As a parent or grandparent, in most situations you’re part of a team. And you have great assets in the other people in your children’s lives. Do you think of them that way, as teammates?
If you’re married, the most important teammate in your parenting/grandparenting is your spouse. And when I say “teamwork,” I’m not talking about when the kids are over one of you plans all the activities and cooks the meals. It’s full-court press by both of you.
And if you’ll excuse a few more sports analogies, this teamwork isn’t so much like an eleven-man offense marching a football ninety yards to score. And it isn’t having a secret weapon come in for a fourth-and-long desperation play.
The kind of teamwork I’m thinking of is more like what happens at halftime in the locker room. Coaches review the stats, talk about what the players are and aren’t doing well, and give encouragement for the second half.
As a parent/grandparent, this is where you compare notes with your husband or wife, ask for feedback on how you’re doing, and gather the strength to love your kids through whatever struggles may arise. Part strategy, part pep talk.
And you know what? There are other great members of your team, like your grandchild’s parents. Those discussions are a bit different, but you still gain a lot from their feedback and insights about the kids. Other teammates might include coaches, teachers, youth sponsors, and so on.
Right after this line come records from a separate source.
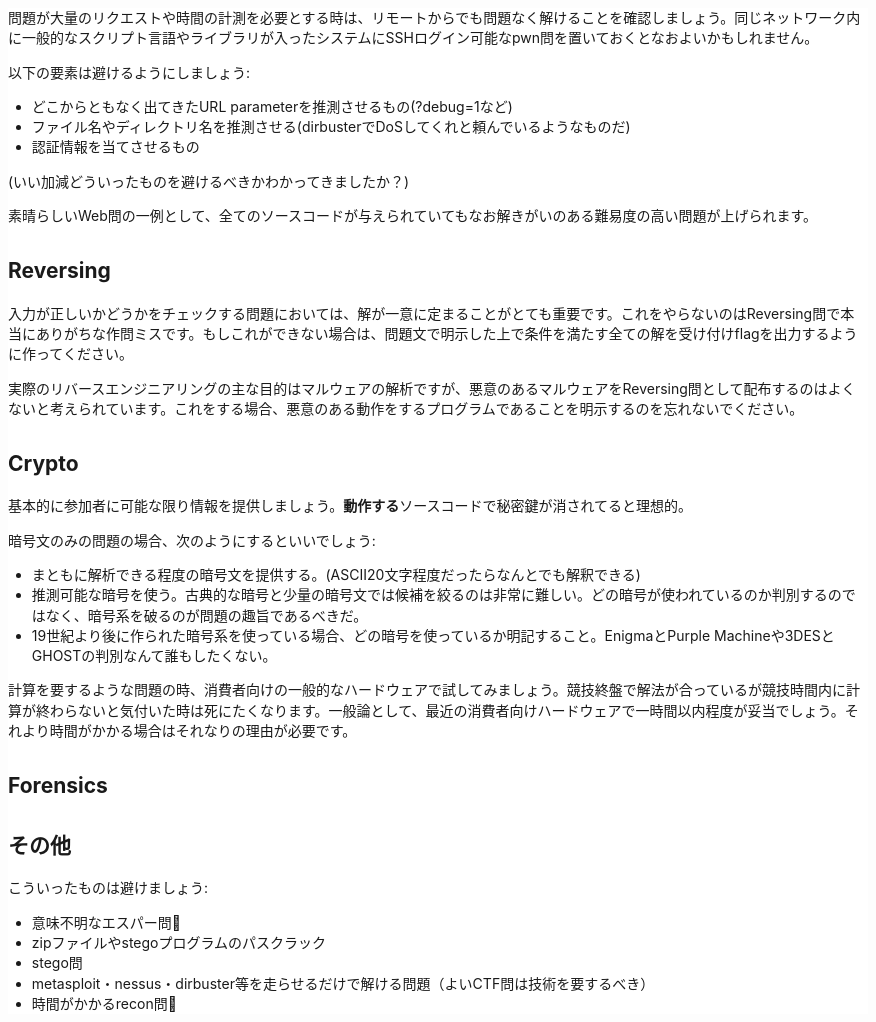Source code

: 問題が大量のリクエストや時間の計測を必要とする時は、リモートからでも問題なく解けることを確認しましょう。同じネットワーク内に一般的なスクリプト言語やライブラリが入ったシステムにSSHログイン可能なpwn問を置いておくとなおよいかもしれません。	

以下の要素は避けるようにしましょう:

- どこからともなく出てきたURL parameterを推測させるもの(?debug=1など)
- ファイル名やディレクトリ名を推測させる(dirbusterでDoSしてくれと頼んでいるようなものだ)
- 認証情報を当てさせるもの

(いい加減どういったものを避けるべきかわかってきましたか？)

素晴らしいWeb問の一例として、全てのソースコードが与えられていてもなお解きがいのある難易度の高い問題が上げられます。

## Reversing

入力が正しいかどうかをチェックする問題においては、解が一意に定まることがとても重要です。これをやらないのはReversing問で本当にありがちな作問ミスです。もしこれができない場合は、問題文で明示した上で条件を満たす全ての解を受け付けflagを出力するように作ってください。

実際のリバースエンジニアリングの主な目的はマルウェアの解析ですが、悪意のあるマルウェアをReversing問として配布するのはよくないと考えられています。これをする場合、悪意のある動作をするプログラムであることを明示するのを忘れないでください。

## Crypto

基本的に参加者に可能な限り情報を提供しましょう。**動作する**ソースコードで秘密鍵が消されてると理想的。

暗号文のみの問題の場合、次のようにするといいでしょう:

- まともに解析できる程度の暗号文を提供する。(ASCII20文字程度だったらなんとでも解釈できる)
- 推測可能な暗号を使う。古典的な暗号と少量の暗号文では候補を絞るのは非常に難しい。どの暗号が使われているのか判別するのではなく、暗号系を破るのが問題の趣旨であるべきだ。
- 19世紀より後に作られた暗号系を使っている場合、どの暗号を使っているか明記すること。EnigmaとPurple Machineや3DESとGHOSTの判別なんて誰もしたくない。

計算を要するような問題の時、消費者向けの一般的なハードウェアで試してみましょう。競技終盤で解法が合っているが競技時間内に計算が終わらないと気付いた時は死にたくなります。一般論として、最近の消費者向けハードウェアで一時間以内程度が妥当でしょう。それより時間がかかる場合はそれなりの理由が必要です。

## Forensics

## その他

こういったものは避けましょう:

- 意味不明なエスパー問:angel:
- zipファイルやstegoプログラムのパスクラック
- stego問
- metasploit・nessus・dirbuster等を走らせるだけで解ける問題（よいCTF問は技術を要するべき）
- 時間がかかるrecon問:anger:
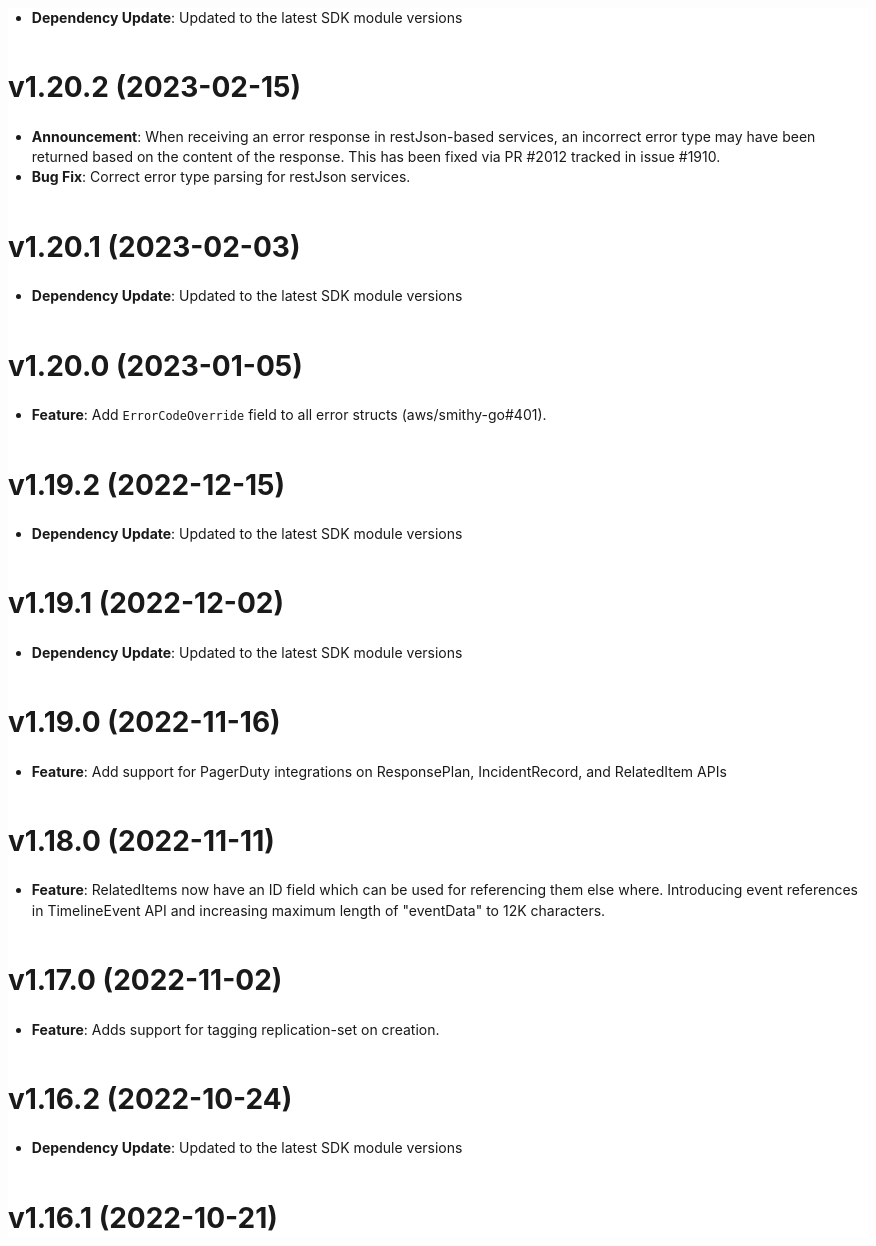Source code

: * **Dependency Update**: Updated to the latest SDK module versions

# v1.20.2 (2023-02-15)

* **Announcement**: When receiving an error response in restJson-based services, an incorrect error type may have been returned based on the content of the response. This has been fixed via PR #2012 tracked in issue #1910.
* **Bug Fix**: Correct error type parsing for restJson services.

# v1.20.1 (2023-02-03)

* **Dependency Update**: Updated to the latest SDK module versions

# v1.20.0 (2023-01-05)

* **Feature**: Add `ErrorCodeOverride` field to all error structs (aws/smithy-go#401).

# v1.19.2 (2022-12-15)

* **Dependency Update**: Updated to the latest SDK module versions

# v1.19.1 (2022-12-02)

* **Dependency Update**: Updated to the latest SDK module versions

# v1.19.0 (2022-11-16)

* **Feature**: Add support for PagerDuty integrations on ResponsePlan, IncidentRecord, and RelatedItem APIs

# v1.18.0 (2022-11-11)

* **Feature**: RelatedItems now have an ID field which can be used for referencing them else where. Introducing event references in TimelineEvent API and increasing maximum length of "eventData" to 12K characters.

# v1.17.0 (2022-11-02)

* **Feature**: Adds support for tagging replication-set on creation.

# v1.16.2 (2022-10-24)

* **Dependency Update**: Updated to the latest SDK module versions

# v1.16.1 (2022-10-21)
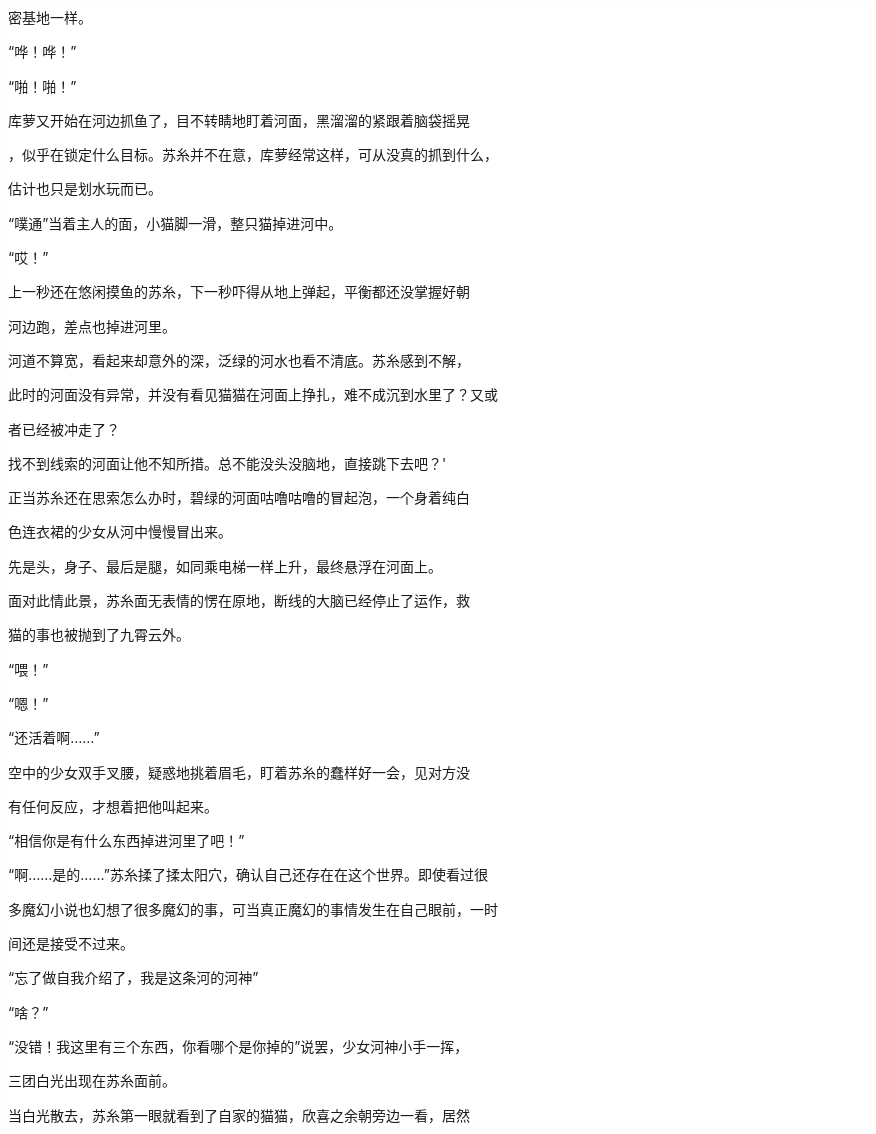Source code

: 密基地一样。

“哗！哗！”

“啪！啪！”

库萝又开始在河边抓鱼了，目不转睛地盯着河面，黑溜溜的紧跟着脑袋摇晃

，似乎在锁定什么目标。苏糸并不在意，库萝经常这样，可从没真的抓到什么，

估计也只是划水玩而已。

“噗通”当着主人的面，小猫脚一滑，整只猫掉进河中。

“哎！”

上一秒还在悠闲摸鱼的苏糸，下一秒吓得从地上弹起，平衡都还没掌握好朝

河边跑，差点也掉进河里。

河道不算宽，看起来却意外的深，泛绿的河水也看不清底。苏糸感到不解，

此时的河面没有异常，并没有看见猫猫在河面上挣扎，难不成沉到水里了？又或

者已经被冲走了？

找不到线索的河面让他不知所措。总不能没头没脑地，直接跳下去吧？'

正当苏糸还在思索怎么办时，碧绿的河面咕噜咕噜的冒起泡，一个身着纯白

色连衣裙的少女从河中慢慢冒出来。

先是头，身子、最后是腿，如同乘电梯一样上升，最终悬浮在河面上。

面对此情此景，苏糸面无表情的愣在原地，断线的大脑已经停止了运作，救

猫的事也被抛到了九霄云外。

“喂！”

“嗯！”

“还活着啊……”

空中的少女双手叉腰，疑惑地挑着眉毛，盯着苏糸的蠢样好一会，见对方没

有任何反应，才想着把他叫起来。

“相信你是有什么东西掉进河里了吧！”

“啊……是的……”苏糸揉了揉太阳穴，确认自己还存在在这个世界。即使看过很

多魔幻小说也幻想了很多魔幻的事，可当真正魔幻的事情发生在自己眼前，一时

间还是接受不过来。

“忘了做自我介绍了，我是这条河的河神”

“啥？”

“没错！我这里有三个东西，你看哪个是你掉的”说罢，少女河神小手一挥，

三团白光出现在苏糸面前。

当白光散去，苏糸第一眼就看到了自家的猫猫，欣喜之余朝旁边一看，居然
You may not interact with them a whole lot, but I encourage you to ask them what they see in your grandchild and take their comments to heart.
There are some great benefits to this teamwork. First, these other people can provide you with information about your grandchildren. They are with them in situations you’re not. When the kids aren’t around, hearing stories about what they did or how they reacted will tell you much about who your grandkids are.
Second, your teammates give you the benefit of a different angle! In a sense, you see only one portion of your grandchild’s life—your perspective. Your spouse and your adult children and the second-grade teacher will all have a completely different perspective, and it can be quite illuminating when you compare notes.
And third: those other people can become pretty good models and teachers for you! Grandmothers and grandfathers respond differently to children, just like mothers and fathers do. Some are more sensitive to the kids’ needs, and how to meet those needs. Others put the kids in more challenging situations and see how they respond. Maybe one grandparent is especially good at having fun and making the grandkids laugh. What can you learn from him or her?
Ask your teammates for advice, and listen. Or maybe sit down over coffee and ask, “So, how am I doing as a grandparent?”
As a wise grandparent, you realize that you are not alone, and through healthy discussion you can form a team that helps your grandkids win championships and soar to new heights.